For a uniformly random permutation $\pi$, let $A_i$ be the event that $i$ is mapped to its own position for $i=1,\dots,n$. The probability that $\pi$ is a derangement can therefore be expressed as $P(\overline{A_1} \cap \overline{A_2} \cap \dots \cap \overline{A_n})$. Observe that these events are not independent. The probability $P(\overline{A_i})$ is simply $(1 - 1/n)$ since $i$ has a $1/n$ chance of being mapped to its own position. However, we can argue that $P(\overline{A_i} | \overline{A_1} \cap \dots \cap \overline{A_{i-1}}) \geq P(\overline{A_i})$ since knowing that none of the first $i-1$ elements mapped to their own positions can only decrease the likelihood that $i$ maps to its own position. Thus, we can proceed to bound $p$ from below as
\[ P(\overline{A_1} \cap \overline{A_2} \cap \dots \cap \overline{A_n}) \geq P(\overline{A_1})P(\overline{A_2})\cdots P(\overline{A_n}), \] the right-hand side of which equates to $(1 - 1/n)^n$. Using the definition
\[e^x = \lim_{n \to \infty} \left( 1 + \frac{x}{n} \right)^n \] it follows that $p \geq 1/e$ as $n \to \infty$.

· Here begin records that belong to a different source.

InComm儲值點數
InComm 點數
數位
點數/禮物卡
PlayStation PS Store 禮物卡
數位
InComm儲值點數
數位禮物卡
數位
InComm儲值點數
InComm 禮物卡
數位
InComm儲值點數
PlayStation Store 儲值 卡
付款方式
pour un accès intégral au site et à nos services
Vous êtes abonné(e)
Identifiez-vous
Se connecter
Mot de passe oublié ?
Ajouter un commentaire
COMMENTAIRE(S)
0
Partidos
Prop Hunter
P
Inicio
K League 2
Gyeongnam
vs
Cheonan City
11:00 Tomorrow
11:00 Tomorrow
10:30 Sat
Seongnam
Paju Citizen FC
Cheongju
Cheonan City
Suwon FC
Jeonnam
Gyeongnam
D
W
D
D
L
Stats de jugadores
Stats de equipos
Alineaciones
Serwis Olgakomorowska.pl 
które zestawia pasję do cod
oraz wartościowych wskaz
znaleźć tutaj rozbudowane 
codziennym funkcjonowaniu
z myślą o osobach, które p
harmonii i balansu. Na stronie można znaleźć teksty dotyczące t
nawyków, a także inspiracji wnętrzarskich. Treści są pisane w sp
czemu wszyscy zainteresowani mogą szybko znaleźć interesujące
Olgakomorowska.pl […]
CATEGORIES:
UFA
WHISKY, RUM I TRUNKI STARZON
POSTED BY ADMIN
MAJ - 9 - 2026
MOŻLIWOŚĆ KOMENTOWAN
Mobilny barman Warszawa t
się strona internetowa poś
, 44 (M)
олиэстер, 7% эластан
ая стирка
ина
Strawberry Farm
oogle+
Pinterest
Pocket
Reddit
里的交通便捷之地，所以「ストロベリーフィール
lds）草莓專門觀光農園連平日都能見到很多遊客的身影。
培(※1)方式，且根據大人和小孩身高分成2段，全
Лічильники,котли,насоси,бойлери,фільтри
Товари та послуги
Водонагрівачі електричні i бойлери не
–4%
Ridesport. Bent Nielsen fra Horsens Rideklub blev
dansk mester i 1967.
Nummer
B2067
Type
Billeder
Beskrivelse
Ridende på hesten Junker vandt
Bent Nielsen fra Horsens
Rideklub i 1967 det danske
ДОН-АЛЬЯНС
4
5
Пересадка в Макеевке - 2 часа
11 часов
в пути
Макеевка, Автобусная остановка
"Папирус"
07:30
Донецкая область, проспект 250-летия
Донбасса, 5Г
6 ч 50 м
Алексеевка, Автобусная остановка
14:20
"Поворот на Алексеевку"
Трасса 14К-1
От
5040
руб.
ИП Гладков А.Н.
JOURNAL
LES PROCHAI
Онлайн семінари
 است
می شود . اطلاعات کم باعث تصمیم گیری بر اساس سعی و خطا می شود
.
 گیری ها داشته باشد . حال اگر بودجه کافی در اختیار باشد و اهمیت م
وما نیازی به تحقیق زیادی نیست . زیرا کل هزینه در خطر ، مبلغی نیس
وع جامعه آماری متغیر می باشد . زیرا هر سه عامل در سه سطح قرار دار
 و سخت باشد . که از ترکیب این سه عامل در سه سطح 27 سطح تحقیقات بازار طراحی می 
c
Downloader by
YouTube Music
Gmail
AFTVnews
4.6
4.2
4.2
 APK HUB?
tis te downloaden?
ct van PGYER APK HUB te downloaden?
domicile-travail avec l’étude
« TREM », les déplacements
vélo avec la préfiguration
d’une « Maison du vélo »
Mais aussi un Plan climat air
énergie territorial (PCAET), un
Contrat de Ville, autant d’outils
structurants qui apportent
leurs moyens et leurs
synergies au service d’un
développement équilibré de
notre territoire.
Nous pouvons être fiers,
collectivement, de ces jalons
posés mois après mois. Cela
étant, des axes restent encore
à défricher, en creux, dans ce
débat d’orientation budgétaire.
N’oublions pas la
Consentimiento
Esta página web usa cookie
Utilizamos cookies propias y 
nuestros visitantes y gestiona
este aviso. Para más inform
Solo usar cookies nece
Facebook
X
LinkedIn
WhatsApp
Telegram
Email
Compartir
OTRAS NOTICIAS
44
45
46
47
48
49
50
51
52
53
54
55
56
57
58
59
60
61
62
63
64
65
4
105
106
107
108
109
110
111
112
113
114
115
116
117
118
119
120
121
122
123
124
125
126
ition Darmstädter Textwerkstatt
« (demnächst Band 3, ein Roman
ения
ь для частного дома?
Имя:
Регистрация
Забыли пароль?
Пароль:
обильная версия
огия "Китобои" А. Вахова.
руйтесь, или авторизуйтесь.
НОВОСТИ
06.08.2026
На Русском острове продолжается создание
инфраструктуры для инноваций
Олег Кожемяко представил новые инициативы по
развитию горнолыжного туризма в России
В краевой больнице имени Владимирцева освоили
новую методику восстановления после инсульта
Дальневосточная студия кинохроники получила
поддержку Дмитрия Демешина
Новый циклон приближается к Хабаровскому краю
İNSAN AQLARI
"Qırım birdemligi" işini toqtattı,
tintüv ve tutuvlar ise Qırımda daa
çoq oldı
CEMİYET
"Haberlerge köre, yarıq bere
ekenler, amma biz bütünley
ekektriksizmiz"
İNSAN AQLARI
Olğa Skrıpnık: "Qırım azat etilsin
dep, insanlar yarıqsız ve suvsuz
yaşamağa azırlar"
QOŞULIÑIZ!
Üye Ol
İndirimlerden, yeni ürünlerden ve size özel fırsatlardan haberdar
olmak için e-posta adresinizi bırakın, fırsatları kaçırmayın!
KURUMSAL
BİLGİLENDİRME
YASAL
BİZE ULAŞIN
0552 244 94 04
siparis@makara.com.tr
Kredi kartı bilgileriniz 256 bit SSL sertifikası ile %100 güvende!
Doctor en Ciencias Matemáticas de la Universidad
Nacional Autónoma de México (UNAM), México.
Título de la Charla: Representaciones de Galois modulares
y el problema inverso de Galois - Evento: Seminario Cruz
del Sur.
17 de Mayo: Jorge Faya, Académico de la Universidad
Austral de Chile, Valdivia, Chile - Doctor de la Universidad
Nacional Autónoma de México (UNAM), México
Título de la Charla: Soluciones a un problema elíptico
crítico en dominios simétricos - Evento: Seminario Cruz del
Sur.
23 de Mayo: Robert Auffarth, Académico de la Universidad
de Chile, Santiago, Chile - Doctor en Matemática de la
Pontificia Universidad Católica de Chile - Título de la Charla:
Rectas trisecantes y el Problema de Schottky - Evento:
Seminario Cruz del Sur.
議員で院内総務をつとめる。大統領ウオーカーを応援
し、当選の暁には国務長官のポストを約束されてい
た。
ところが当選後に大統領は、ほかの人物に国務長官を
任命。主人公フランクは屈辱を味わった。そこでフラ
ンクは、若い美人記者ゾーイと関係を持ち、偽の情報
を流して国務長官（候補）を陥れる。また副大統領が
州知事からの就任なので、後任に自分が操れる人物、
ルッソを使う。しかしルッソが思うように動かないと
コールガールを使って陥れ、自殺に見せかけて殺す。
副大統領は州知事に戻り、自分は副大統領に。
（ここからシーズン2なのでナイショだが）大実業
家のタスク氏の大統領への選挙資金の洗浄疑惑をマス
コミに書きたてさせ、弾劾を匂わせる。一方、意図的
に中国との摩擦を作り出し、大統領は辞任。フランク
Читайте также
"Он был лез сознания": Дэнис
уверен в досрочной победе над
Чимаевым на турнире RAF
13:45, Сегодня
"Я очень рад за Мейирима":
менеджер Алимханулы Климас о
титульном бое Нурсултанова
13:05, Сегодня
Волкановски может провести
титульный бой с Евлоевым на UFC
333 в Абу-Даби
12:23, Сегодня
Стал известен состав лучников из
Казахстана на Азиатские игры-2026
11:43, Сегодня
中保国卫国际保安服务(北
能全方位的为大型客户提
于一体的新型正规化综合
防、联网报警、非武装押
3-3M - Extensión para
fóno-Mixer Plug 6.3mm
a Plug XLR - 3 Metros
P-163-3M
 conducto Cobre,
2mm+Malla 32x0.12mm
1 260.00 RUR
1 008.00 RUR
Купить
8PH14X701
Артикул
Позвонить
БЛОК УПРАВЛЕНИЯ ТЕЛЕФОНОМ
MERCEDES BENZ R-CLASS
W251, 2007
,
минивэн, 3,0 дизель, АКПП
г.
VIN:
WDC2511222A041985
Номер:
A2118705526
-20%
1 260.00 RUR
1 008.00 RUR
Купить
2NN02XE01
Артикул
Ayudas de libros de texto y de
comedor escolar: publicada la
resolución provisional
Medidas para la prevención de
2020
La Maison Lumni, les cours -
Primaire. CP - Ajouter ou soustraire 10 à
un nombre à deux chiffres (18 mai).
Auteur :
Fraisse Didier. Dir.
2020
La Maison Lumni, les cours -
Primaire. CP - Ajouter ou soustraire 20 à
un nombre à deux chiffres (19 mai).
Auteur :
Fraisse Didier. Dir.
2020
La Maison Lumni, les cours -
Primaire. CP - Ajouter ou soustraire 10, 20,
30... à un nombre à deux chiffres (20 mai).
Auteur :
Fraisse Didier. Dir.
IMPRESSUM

We have not yet made any claim to how accurate this estimate is, but rest assured that this (yet another) surprise appearance of the illustrious $e$ is no coincidence. To better bound this estimate we will employ the inclusion-exclusion principle. The argument goes as follows.

Suppose we start with the trivial approximation that all permutations are derangements. This approximations gives the crude estimate $p \approx 1$.  We can improve this by discounting all permutations in which $i$ occurs in its own position for $i = 1,\dots,n$. That is, we can estimate
\[ p \approx 1 - \sum_{i=1}^n \frac{1}{n} \] since $i$ occurs in its own position with probability $1/n$. This approximation gives the slightly less crude estimate $p = 0$. The error in this approximation is that we double counted. Permutations in which distinct $i$ and $j$ both occurred in their own positions where discounted twice, once for $i$ and once for $j$. Thus, we can improve our approximation by adding back these permutations, giving the estimate
\[ p \approx 1 - 1 + \sum_{1 \leq i < j \leq  n} \frac{1}{n(n-1)} \] since the probability that distinct $i$ and $j$ both occur in their own positions is $1/(n(n-1))$. Computing the summation gives the slightly better estimate $p=1/2$. The error in this approximation is again a form of double counting. If all distinct $i$, $j$, and $k$ occurred in their own positions, we would have added them back twice (instead of once). Thus, we can repeat the argument to improve the estimate to
\[ p \approx 1 - 1 + 1/2 - \sum_{1 \leq i < j < k \leq n} \frac{1}{n(n-1)(n-2)} \] since the probability that distinct $i$, $j$, and $k$ occur in their own positions is $1/(n(n-1)(n-2))$. Computing this summation gives the improved estimate $p = 1/3$. If we continue this reasoning, eventually our summation will terminate with the $n$-th estimate, giving the exact probability
\[ p = \sum_{k=0}^n \frac{(-1)^k}{k!}. \] This summation is the first $n$ terms of the Taylor series for the exponential function $e^x$ evaluated at $x=-1$. Thus, we can conclude that as $n \to \infty$ $p \to 1/e$. Hence, the simple trial and error approach to generating a uniformly random derangement takes only $e=2.7182818...$ iterations on average. Not too shabby.

We leave you with a straightforward exercise:

Using Stirling's approximation and estimates on how often people play card games, show that no two truly random decks will ever, in human history, be the same (except with an inconceivably low probability).